La présidente de la Commission, Danielle Wood, a également déploré que des décennies d’incertitude politique causées par les guerres climatiques dans le pays continuent de faire grimper le coût de la lutte contre les émissions de gaz à effet de serre en Australie.
La politique en matière de changement climatique est l’un des arguments politiques les plus controversés des 20 dernières années. La commission plaide depuis deux décennies en faveur d’une approche de réduction des émissions à l’échelle de l’économie, par le biais soit d’une taxe carbone, soit d’un système d’échange de droits d’émission.
S’exprimant à Adélaïde, Wood a déclaré que l’une ou l’autre option semblait désormais « plutôt attrayante » par rapport à l’ensemble des politiques introduites par les deux côtés de la politique.
Elle a déclaré qu’il n’y avait aucun « appétit apparent » de la part de l’Australie pour poursuivre les politiques les meilleures et les moins coûteuses pour lutter contre le changement climatique. Cela signifiait que la commission cherchait à améliorer les politiques existantes ou à supprimer celles particulièrement coûteuses.
La commission a déjà recommandé la suppression progressive des subventions gouvernementales coûteuses pour les véhicules électriques et des crédits de taxe sur les carburants pour les véhicules lourds circulant sur la voie publique.

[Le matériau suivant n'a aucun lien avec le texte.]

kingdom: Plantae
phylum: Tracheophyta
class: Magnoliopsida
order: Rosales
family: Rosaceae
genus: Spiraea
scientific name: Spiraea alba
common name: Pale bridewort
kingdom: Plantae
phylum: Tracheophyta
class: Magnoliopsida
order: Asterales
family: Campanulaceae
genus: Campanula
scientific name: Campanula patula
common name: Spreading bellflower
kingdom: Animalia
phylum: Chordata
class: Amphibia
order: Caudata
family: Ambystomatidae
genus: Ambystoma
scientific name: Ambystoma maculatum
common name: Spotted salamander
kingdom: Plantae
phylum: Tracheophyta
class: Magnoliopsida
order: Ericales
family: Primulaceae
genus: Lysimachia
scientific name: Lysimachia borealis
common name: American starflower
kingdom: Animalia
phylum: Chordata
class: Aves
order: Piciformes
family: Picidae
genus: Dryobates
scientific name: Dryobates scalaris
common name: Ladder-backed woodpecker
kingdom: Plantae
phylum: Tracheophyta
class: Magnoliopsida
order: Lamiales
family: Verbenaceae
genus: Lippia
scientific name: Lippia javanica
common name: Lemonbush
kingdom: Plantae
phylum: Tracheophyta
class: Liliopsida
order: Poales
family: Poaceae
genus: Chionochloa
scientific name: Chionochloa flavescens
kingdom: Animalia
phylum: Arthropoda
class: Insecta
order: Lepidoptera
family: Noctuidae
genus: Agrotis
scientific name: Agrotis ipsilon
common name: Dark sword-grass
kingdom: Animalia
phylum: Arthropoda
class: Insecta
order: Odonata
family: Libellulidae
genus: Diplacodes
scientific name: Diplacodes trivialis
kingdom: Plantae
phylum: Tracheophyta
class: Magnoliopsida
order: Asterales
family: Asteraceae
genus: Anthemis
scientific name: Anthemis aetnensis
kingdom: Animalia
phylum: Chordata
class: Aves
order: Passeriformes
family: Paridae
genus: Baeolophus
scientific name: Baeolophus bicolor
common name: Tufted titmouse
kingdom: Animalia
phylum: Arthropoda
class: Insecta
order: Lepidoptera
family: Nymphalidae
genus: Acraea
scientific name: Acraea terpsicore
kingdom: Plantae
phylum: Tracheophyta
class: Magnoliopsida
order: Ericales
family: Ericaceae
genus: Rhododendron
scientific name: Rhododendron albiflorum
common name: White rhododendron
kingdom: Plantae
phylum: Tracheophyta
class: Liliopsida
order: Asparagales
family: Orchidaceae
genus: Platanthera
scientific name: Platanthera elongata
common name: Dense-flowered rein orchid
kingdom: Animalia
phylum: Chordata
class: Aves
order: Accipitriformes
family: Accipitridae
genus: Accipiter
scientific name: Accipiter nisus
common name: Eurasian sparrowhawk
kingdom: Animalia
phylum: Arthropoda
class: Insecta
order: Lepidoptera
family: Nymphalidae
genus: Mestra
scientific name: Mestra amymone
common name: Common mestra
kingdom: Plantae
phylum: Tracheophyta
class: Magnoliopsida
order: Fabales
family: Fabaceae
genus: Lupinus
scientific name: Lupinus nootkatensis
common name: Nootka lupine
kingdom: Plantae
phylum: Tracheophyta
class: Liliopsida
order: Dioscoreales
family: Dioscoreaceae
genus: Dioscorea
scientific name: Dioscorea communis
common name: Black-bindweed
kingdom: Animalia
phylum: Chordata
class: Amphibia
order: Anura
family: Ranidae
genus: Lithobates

Il a également soutenu une réduction de 75 pour cent de la quantité de gaz à effet de serre que les industries lourdes peuvent produire avant qu’elles ne tombent dans le cadre du mécanisme de sauvegarde du gouvernement, qui oblige les entreprises concernées à réduire leurs émissions.
Wood a déclaré que le long débat sur la politique climatique avait fait grimper le coût de la réduction des émissions.
« Attiser les guerres climatiques – continuer à insister sur le « si » et non sur le « comment » – est loin d’être courageux pour dire la vérité. L’incertitude politique persistante créée par des décennies de ces arguments circulaires a, et continue d’augmenter les coûts de l’action », a-t-elle déclaré.
Wood a déclaré que les partisans de la politique sur le changement climatique devaient reconnaître qu’il y avait un coût économique, mais il a ajouté que l’inaction entraînerait un coût plus élevé.
« Les mesures visant à réduire les émissions limitent les choix et augmentent les coûts de production, ce qui a un impact sur l’activité économique et la croissance mesurée de la productivité », a-t-elle déclaré.
« Mais le changement climatique s’accompagne d’importants coûts économiques, environnementaux et sociaux. Ceux-ci se font déjà sentir en Australie et s’aggraveront considérablement sans une action mondiale. »
Ce titre rapportait lundi que les entreprises australiennes avaient doublé leurs dépenses prévues pour la construction de centres de données énergivores au cours des années à venir.
Wood a déclaré que l’Australie devait se préparer dès maintenant à la demande croissante d’électricité.
« Le fait est que l’Australie doit construire beaucoup plus de capacité de production pour remplacer ses actifs charbonniers vieillissants. Et cela avant même de pouvoir répondre à la demande croissante des centres de données énergivores. Quel que soit votre type d’énergie préféré, cela sera un exercice coûteux », a-t-elle déclaré.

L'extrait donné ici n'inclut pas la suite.